Tiba-tiba, beberapa oknum mengompori yang lain untuk membuat barisan ganda. Saya yang berdiri lumayan depan, tiba-tiba mendapati barisan baru di sebelah yang mulai memanjang. Tentu saja, orang-orang di barisan lama yang berada agak di belakang menjadi terancam tak mendapatkan tempat duduk. Oleh karena itu, saya protes ke petugas keamanan yang awalnya diam. Saya protes cukup lantang sehingga orang-orang yang tengah mengantri di barisan lama juga menuntut hal sama. Akhirnya barisan baru dibubarkan oleh petugas keamanan, dan meminta mereka mengantri di belakang orang terakhir dari barisan lama.
Beberapa orang menggerutu, dan ada yang mengancam saya langsung. Beruntung saya berada di dekat petugas keamanan, jadi terhindar dari hal-hal yang tidak diinginkan.

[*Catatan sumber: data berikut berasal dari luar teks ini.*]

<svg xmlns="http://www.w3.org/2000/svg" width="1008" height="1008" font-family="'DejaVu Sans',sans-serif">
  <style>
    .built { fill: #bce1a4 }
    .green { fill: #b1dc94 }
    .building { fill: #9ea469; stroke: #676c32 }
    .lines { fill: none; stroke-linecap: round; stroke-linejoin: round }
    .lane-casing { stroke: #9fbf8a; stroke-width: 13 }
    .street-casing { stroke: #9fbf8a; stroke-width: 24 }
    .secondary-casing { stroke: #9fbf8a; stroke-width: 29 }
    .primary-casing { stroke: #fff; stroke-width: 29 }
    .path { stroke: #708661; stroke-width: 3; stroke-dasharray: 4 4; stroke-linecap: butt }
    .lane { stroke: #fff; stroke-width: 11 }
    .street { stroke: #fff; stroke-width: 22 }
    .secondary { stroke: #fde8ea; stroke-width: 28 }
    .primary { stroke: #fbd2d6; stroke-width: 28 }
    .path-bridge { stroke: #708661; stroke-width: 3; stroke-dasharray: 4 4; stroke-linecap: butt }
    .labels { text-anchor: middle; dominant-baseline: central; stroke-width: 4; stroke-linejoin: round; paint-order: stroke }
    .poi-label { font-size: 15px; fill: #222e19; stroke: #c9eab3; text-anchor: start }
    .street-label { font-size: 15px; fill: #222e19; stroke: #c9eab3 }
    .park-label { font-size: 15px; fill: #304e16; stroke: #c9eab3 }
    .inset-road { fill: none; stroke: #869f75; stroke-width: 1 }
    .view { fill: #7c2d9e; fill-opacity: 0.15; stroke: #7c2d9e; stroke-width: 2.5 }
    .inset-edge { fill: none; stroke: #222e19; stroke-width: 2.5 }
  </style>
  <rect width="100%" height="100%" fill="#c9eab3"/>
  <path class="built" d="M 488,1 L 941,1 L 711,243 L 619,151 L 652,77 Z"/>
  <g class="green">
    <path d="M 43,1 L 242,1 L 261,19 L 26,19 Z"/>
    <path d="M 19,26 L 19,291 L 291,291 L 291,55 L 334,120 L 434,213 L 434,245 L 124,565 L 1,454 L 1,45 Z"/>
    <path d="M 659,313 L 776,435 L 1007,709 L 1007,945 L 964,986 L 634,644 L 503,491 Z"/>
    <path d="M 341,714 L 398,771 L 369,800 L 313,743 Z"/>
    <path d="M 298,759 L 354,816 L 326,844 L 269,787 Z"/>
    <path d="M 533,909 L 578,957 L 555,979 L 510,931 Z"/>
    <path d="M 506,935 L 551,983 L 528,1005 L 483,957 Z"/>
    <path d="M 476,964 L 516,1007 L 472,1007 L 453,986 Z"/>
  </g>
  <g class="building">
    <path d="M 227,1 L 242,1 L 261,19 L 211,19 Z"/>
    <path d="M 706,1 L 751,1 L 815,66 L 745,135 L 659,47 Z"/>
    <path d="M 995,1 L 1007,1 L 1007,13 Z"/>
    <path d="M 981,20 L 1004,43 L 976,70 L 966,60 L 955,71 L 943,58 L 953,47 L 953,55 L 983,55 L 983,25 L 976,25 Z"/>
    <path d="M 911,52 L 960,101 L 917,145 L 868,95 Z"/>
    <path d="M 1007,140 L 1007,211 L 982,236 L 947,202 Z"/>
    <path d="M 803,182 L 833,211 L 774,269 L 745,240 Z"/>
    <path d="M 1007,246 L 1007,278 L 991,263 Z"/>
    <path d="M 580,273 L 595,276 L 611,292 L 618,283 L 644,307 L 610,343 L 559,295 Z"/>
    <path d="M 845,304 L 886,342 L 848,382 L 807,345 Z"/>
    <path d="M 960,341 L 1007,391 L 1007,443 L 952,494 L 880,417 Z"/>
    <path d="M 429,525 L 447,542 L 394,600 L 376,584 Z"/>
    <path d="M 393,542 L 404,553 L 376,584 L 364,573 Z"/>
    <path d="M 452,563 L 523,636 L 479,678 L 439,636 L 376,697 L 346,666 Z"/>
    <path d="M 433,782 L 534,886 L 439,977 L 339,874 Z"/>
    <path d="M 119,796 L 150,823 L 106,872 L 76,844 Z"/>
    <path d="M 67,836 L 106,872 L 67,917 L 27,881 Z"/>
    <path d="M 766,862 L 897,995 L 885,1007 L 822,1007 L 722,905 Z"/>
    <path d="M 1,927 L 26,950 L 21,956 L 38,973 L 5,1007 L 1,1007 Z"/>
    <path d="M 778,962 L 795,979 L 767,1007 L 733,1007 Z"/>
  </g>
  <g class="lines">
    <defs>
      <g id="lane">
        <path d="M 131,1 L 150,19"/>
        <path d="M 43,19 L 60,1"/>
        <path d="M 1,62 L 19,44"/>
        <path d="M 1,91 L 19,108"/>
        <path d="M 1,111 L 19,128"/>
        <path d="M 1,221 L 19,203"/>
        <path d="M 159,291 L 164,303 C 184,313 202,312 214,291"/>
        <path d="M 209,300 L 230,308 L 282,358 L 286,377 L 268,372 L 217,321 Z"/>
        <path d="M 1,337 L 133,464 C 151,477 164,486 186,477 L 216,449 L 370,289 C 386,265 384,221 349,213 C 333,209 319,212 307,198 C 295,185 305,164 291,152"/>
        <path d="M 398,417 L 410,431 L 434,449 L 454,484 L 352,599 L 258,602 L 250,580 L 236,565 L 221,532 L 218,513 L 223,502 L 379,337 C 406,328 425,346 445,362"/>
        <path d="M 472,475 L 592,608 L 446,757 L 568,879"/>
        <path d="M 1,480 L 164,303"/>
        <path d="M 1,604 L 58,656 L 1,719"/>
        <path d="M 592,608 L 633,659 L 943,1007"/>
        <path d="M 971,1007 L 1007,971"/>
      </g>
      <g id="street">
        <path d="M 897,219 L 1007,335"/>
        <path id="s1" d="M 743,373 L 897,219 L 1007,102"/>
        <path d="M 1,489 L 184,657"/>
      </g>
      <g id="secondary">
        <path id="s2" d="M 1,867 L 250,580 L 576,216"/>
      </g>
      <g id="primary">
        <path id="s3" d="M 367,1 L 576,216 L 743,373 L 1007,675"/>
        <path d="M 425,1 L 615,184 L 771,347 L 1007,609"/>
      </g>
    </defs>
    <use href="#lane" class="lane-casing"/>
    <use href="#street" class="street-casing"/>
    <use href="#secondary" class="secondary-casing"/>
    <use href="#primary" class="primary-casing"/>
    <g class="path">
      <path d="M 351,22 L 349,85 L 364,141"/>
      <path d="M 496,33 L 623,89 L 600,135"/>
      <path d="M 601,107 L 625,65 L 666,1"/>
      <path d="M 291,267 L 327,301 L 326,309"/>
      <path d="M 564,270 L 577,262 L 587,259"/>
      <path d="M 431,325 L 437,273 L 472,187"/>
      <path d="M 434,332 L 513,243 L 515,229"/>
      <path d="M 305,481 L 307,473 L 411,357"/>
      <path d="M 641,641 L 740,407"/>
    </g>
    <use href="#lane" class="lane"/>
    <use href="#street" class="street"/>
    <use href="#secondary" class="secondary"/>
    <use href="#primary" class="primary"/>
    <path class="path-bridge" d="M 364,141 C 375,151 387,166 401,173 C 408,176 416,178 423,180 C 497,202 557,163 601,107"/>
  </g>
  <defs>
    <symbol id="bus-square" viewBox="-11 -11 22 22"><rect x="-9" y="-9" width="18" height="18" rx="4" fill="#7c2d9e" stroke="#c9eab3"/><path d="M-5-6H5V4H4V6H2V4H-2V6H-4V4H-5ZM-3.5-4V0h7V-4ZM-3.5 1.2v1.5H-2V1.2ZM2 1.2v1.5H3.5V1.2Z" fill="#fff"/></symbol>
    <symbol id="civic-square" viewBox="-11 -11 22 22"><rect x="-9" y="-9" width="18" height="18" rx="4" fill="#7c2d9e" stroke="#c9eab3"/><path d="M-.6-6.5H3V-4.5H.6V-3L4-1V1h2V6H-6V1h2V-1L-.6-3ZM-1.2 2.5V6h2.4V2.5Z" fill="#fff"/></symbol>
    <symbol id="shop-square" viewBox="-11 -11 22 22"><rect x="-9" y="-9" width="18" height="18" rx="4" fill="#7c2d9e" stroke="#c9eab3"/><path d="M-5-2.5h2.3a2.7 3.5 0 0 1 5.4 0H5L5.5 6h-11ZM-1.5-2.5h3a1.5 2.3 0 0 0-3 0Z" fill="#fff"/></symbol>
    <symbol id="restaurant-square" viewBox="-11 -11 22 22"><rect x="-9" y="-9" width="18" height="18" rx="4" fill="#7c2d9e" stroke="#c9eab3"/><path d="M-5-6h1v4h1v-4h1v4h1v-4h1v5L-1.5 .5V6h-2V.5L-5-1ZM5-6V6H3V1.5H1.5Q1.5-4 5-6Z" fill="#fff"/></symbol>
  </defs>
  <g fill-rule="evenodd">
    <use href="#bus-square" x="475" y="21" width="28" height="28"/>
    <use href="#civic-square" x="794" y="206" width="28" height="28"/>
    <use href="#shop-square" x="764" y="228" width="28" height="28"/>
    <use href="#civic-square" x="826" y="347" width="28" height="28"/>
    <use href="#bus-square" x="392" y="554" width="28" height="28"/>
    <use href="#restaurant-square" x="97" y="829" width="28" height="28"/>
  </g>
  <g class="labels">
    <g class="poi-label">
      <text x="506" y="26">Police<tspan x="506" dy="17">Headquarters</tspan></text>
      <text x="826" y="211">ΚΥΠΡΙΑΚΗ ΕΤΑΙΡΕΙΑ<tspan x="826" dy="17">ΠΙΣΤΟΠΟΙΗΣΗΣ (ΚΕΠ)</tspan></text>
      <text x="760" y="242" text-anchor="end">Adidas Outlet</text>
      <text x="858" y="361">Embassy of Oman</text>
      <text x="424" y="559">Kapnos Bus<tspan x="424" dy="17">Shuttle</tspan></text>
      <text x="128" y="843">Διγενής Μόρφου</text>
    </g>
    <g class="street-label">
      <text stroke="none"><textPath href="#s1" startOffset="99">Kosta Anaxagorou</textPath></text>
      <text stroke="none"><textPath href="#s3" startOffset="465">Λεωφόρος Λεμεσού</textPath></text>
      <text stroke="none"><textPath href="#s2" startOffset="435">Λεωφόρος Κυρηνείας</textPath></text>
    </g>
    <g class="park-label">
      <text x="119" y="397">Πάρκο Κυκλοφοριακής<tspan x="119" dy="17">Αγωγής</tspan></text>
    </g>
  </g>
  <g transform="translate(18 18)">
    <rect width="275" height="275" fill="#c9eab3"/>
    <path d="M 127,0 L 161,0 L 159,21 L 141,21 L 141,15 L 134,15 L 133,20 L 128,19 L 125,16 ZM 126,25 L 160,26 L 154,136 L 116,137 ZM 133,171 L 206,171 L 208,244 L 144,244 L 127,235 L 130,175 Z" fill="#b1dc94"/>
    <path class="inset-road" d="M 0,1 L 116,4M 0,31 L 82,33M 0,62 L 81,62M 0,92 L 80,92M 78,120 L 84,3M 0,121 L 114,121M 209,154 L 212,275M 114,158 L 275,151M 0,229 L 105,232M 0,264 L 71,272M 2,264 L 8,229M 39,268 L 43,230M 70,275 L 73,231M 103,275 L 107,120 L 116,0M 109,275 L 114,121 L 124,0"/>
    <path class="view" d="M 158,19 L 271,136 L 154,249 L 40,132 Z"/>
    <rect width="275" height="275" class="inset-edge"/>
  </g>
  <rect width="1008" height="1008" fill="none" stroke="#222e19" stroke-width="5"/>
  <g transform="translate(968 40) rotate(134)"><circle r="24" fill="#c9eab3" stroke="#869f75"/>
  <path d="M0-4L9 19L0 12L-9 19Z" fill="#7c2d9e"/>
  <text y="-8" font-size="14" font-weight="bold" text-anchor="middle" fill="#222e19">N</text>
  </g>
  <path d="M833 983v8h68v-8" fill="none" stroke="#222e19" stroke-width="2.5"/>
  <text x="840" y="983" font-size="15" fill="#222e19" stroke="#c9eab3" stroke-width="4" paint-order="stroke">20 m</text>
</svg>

Kemauan untuk antri, menurut saya, menjadi permasalahan serius bangsa kita. Banyak sekali masalah yang muncul dari hal itu, dari permasalahan massal seperti gambaran peristiwa di atas, kemacetan lalu lintas, kriminalitas, dan sebagainya.
Kadang mengurai hal-hal yang rumit dan kompleks itu bisa diatasi dengan hal yang sederhana. Pembagian zakat konvensional yang ideal, distribusi tiket yang bagus, launching produk seluler, bahkan mengurai kemacetan lalu lintas. Hanya kita selalu berkutat pada isu yang sebetulnya kurang proporsional dan inakurat. Padahal sumbernya bisa jadi hanya satu hal kecil.
Mengutip perkataan salah seorang ekspatriat ketika antriannya diserobot: "Indonesian. Which part of 'queue' that you don't understand?".
4 komentar
yaaa..mau gimana lagi..
inti dari sebuah masalah memang kadang jadi kabur oleh masalah lain yang sebenarnya adalah hasil dari masalah lain..
gak tau sampe kapan bangsa kita bisa belajar menghargai kata antri
saya pernah ribut sama ibu2 di bandara hanya karena seenaknya saja menyerobot antrian..mungkin karena dia merasa orang penting ( liat dari sanggul dan sasaknya ) sampe seenaknya menyerobot antrian
Susah banget ya Daeng? Kadang kita pengen menerapkan "merubah dimulai dari diri sendiri" tapi seringan jengkel juga diserobot mulu.
keren gan blognya klo boleh tau tempalate apaya?
Mas Sinopsis...eh, link template ada di footernya.